Differences between revisions 40 and 41
Revision 40 as of 2010-07-14 19:05:25
Size: 13068
Editor: ?MattSealey
Comment: thumb interworking doc from gcc svn
Revision 41 as of 2010-08-11 13:53:51
Size: 13291
Editor: ?PeterMaydell
Comment: clarify that interworking on v7A cores isn't as expensive as old v4T interworking was
Deletions are marked like this. Additions are marked like this.
Line 171: Line 171:
[Actually that gcc README is describing the ancient ARMv4T Thumb1 interworking; for Thumb2 (which any v7A core will have) there is no need for interworking veneers, so it's not a reason to reject Thumb2 -- PeterMaydell]

This page gathers thoughts and ideas around a hard-float ARM port for Debian.

Rationale

A lot of modern ARM boards and devices ship with a floating-point unit (FPU), but the current Debian armel port doesn't take much advantage of it.

A new ARM port requiring the presence of a FPU would help squeeze the most performance juice out of hardware with a FPU.

Background information

This section provides some background information on FPUs, ARM EABI, GCC floating-point ABIs, hwcaps...

VFP

With ARMv5 an optional floating point instruction set known as Vector Floating Point (VFP) was introduced. This is now effectively the norm for modern ARM implementations and a requirement for Cortex-A8 and Cortex-A9. Prior to this there was no real standardized set of floating point instructions, with some vendors supplying their own coprocessors.

VFP was extended over time, with VFPv2 (some ARM9/ARM11) VFPv3-D16 (e.g. Marvell Dove) and VFPv3+NEON (Most Cortex-A8) present in current production silicon.

In spite of the name, the base VFP architecture is not well suited for vector operations. For practical purposes it is a normal scalar floating point unit. The NEON extension defines vector instruction similar to SSE or ?AltiVec and shares a register file with the VFP unit.

These remain an optional part of the architecture.

ARM EABI

The ARM EABI specification covers calling conventions across libraries and binaries. It defines two incompatible ABIs: one uses (VFP) floating point registers for passing function arguments, and the other does not.

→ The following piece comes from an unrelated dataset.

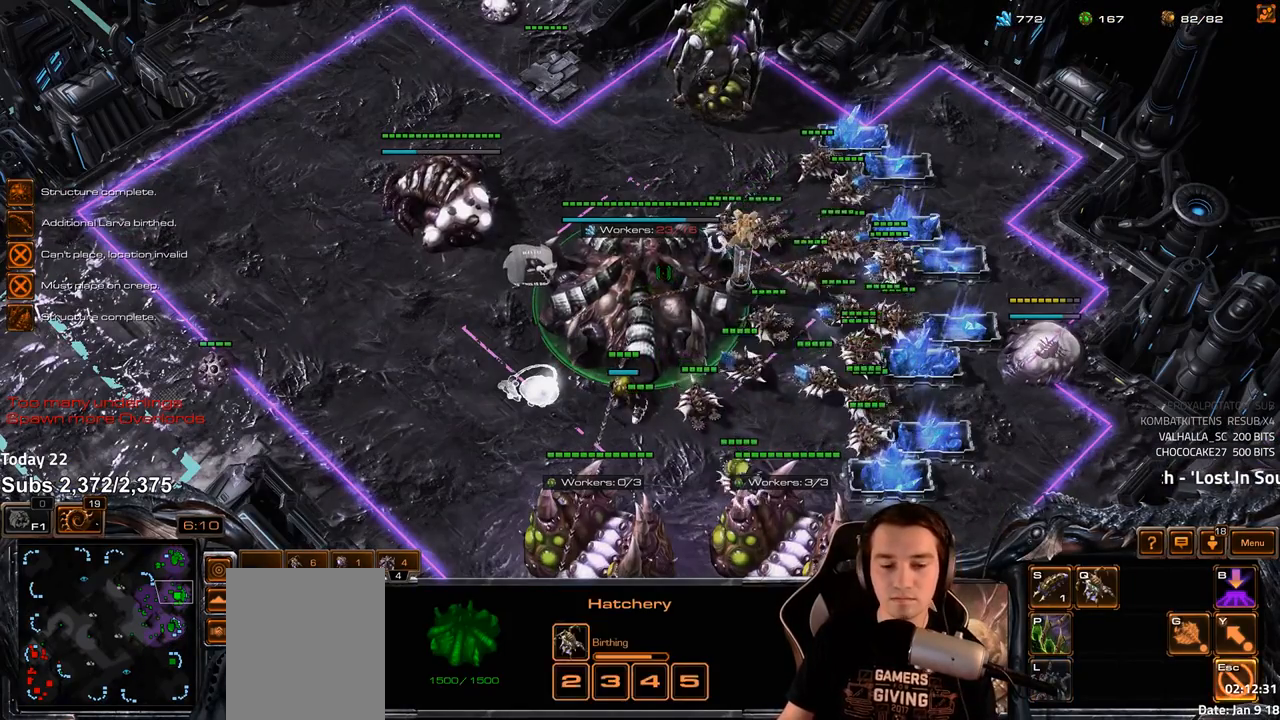
{"keys": [], "events": [[33, "escape", "up"]]}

Unlike many other architectures, ARM supports use of FPU instructions while still conforming to the base ABI. This allows code to take advantage of the FPU without breaking compatibility with older libraries or applications. This does incur some overhead relative to a full hard-float system, and obviously requires a VFP capable CPU.

GCC floating-point options

For historical reasons and to match the ARM RVCT kit, the GCC FPU and ABI selection options are not entirely orthogonal. The -mfloat-abi= option controls both the ABI, and whether floating point instructions may be used. The available options are:

  • soft: Full software floating point.

  • softfp: Use the FPU, but remain compatible with soft-float code.

  • hard: Full hardware floating point.

In addition, the -mfpu= option can be used to select a VFP/NEON (or FPA or Maverick) variant. This has no effect when -mfloat-abi=soft is specified.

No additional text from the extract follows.